You win some, you lose some. The question is how many Tim Armstrong is willing to lose before saying sayonara to AOL.
Yahoo today will announce that it has acquired VC-backed “open content” platform Associated Content for what reports are pegging at around $100 million. It had raised $21 million from Armstrong, Softbank Capital and Canaan Partners.
Associated Content, which pays an enormous army freelancers to generate search-engine optimized content on the cheap, has held talks with various acquirers for years — including with Armstrong on behalf of AOL. But, according to Silicon Alley Insider, in which Armstrong is also an investor, he was shut down by Time Warner when talk of buying Associated Content picked up late last year.
The problem, according to SAI’s source, was money; Time Warner didn’t have the $100-plus million that Associated Content wanted — or at least, it wasn’t prepared to give that much to its still-new CEO. (Armstrong, formerly a Google senior VP, joined the company in March 2009.)
Armstrong did manage to acquire another of his seed-stage investments, the local blog network Patch, for AOL last July. He didn’t profit off Patch’s sale to AOL, instead getting his seed investment repaid in AOL stock. Most certainly, the transaction would have been handled similarly had AOL acquired Associated. More, the company would have fit in nicely with Armstrong’s ongoing efforts to grow the number of cheaply run content properties off which it can leverage ad dollars. As it happens, it fits nicely into Yahoo’s vision to do exactly the same.
At least Armstrong makes a few bucks this time around.

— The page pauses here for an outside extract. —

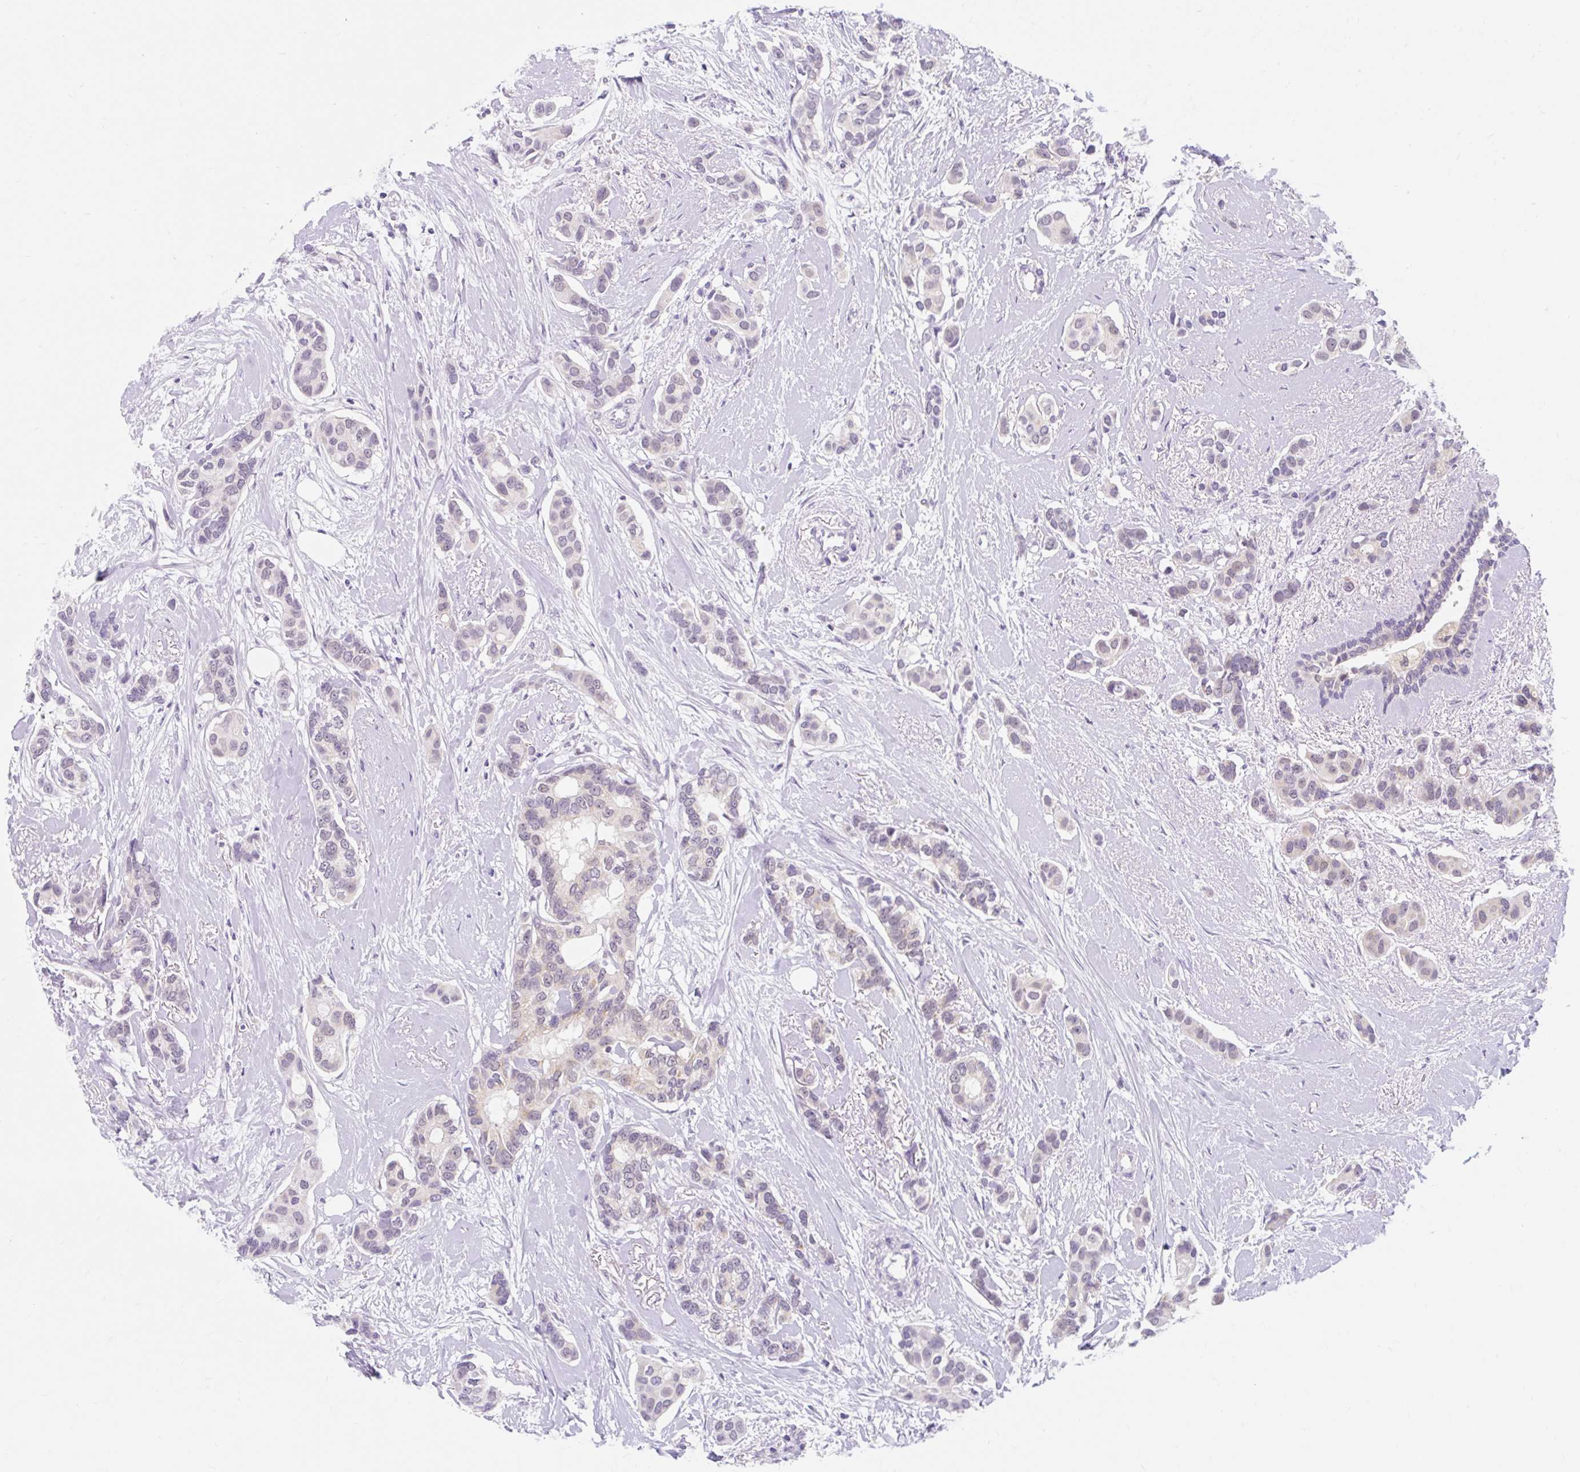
{"staining": {"intensity": "weak", "quantity": "<25%", "location": "cytoplasmic/membranous"}, "tissue": "breast cancer", "cell_type": "Tumor cells", "image_type": "cancer", "snomed": [{"axis": "morphology", "description": "Duct carcinoma"}, {"axis": "topography", "description": "Breast"}], "caption": "Breast cancer stained for a protein using immunohistochemistry reveals no staining tumor cells.", "gene": "ITPK1", "patient": {"sex": "female", "age": 73}}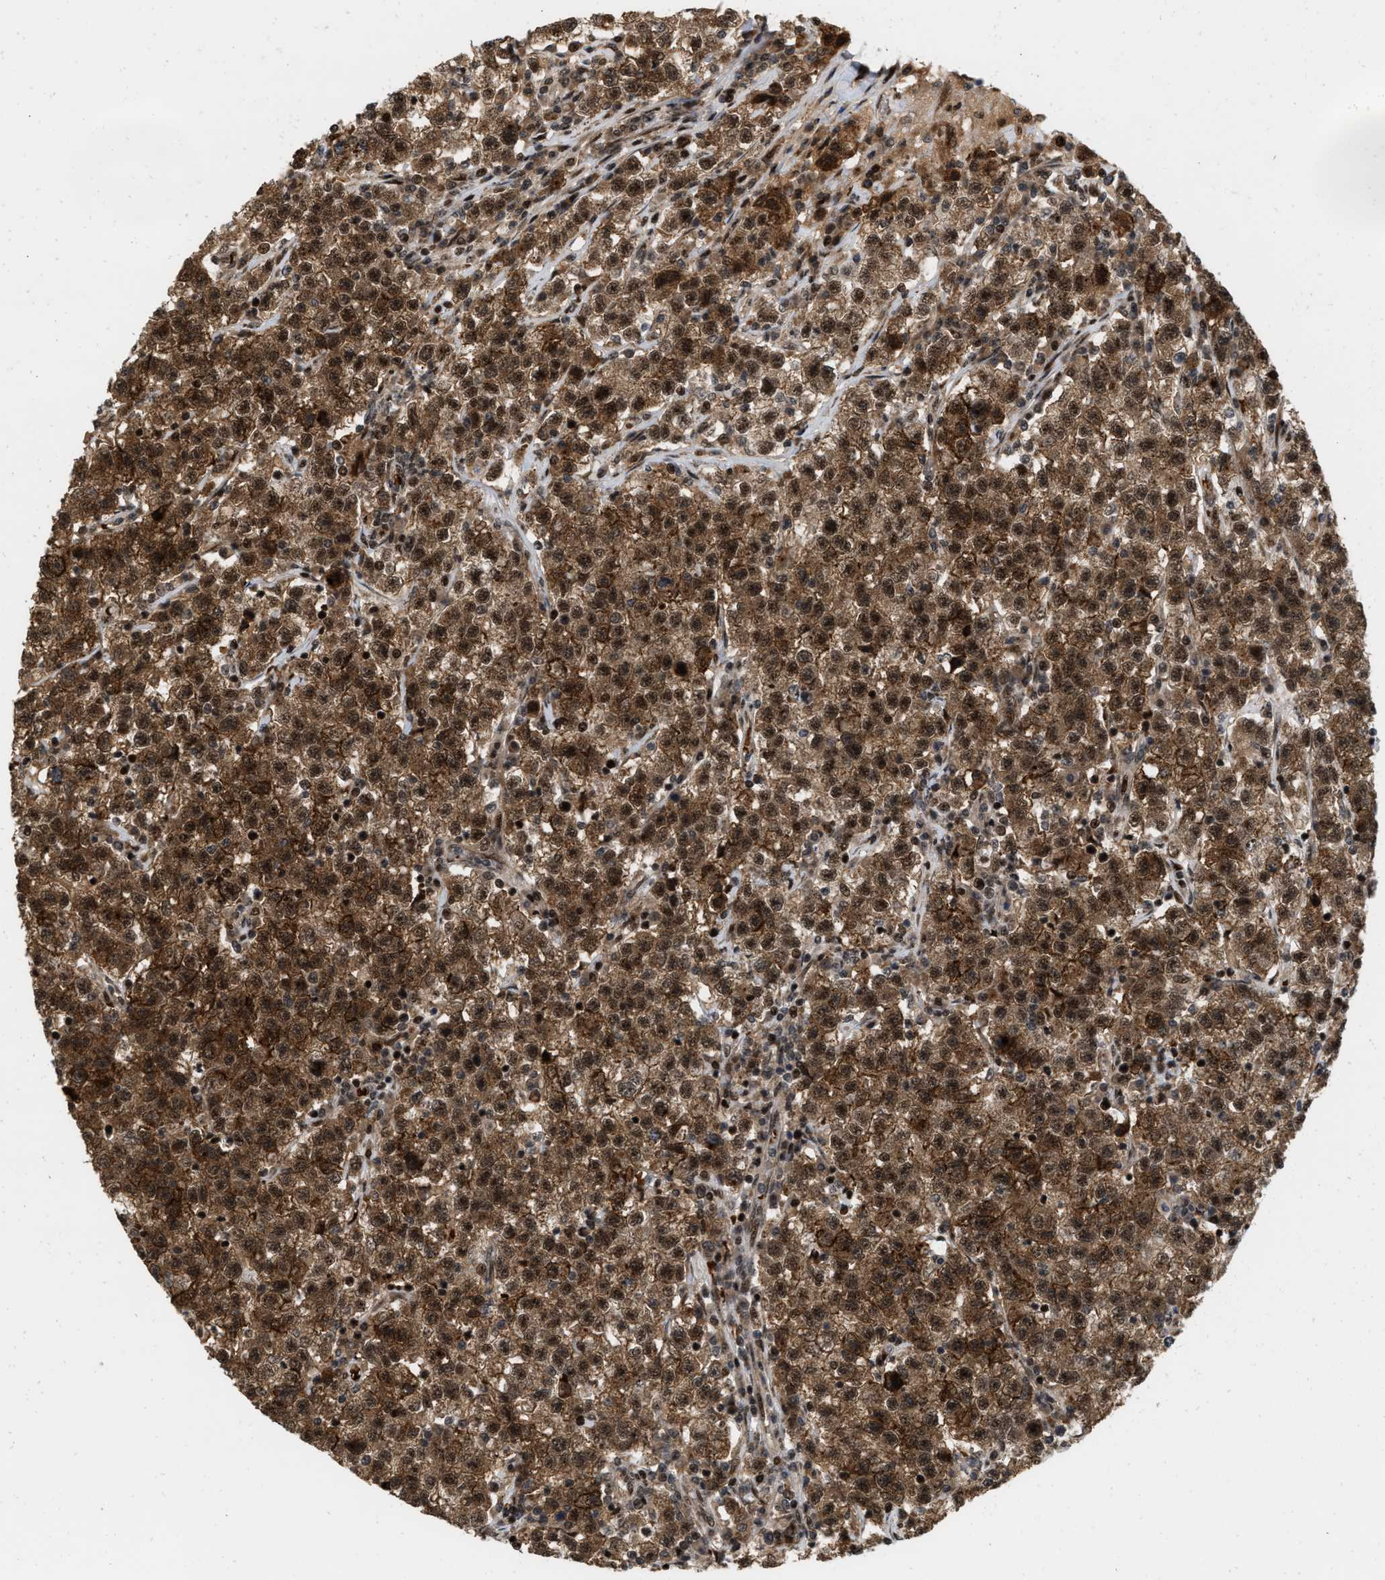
{"staining": {"intensity": "strong", "quantity": ">75%", "location": "cytoplasmic/membranous,nuclear"}, "tissue": "testis cancer", "cell_type": "Tumor cells", "image_type": "cancer", "snomed": [{"axis": "morphology", "description": "Seminoma, NOS"}, {"axis": "topography", "description": "Testis"}], "caption": "This is a micrograph of immunohistochemistry staining of testis cancer (seminoma), which shows strong positivity in the cytoplasmic/membranous and nuclear of tumor cells.", "gene": "ANKRD11", "patient": {"sex": "male", "age": 22}}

And the deal shines a light on an interesting portfolio of personal investments for Armstrong, one that both Armstrong’s younger brother Donald and John Brod, formerly Patch’s CEO and now the head of AOL’s venture arm, helped to assemble.
Armstrong’s remaining investments include: Betaworks, the New York-based holding company, Silicon Alley Venture Partners, a wealth management tools startup called Summitas, the National Lacross League team Boston Blazers, and the United Football League, launched last October. (Its teams intend to play in markets where the NFL doesn’t have a presence.)
How well the loss sits with Armstrong over time remains to be seen. When he joined AOL last year, Wired writer Fred Vogelstein asked: “Has Tim Armstrong lost his mind?”
Restating the conventional wisdom about AOL — which worsens if Yahoo handles this acquisition well — Vogelstein wrote:
AOL has become a place where good ideas go to die. You don’t innovate as an AOL executive anymore, you make grandiose claims about a vision and wait for the next restructuring that frees you from any accountability.
Fixing this poisonous culture will no doubt be Armstrong’s first order of business, and if AOL was a stand alone company I’d think he had a good shot at making it happen. The trouble is that AOL isn’t a stand alone company. It is part of Time Warner — the folks who own CNN, HBO, Warner Brothers along with Time, Fortune, People, and Sports Illustrated.
Time Warner’s content is good, sometimes inspired. But it is one of the least technologically savvy organizations on the planet — and one that has powerful executives who are still proud of that fact.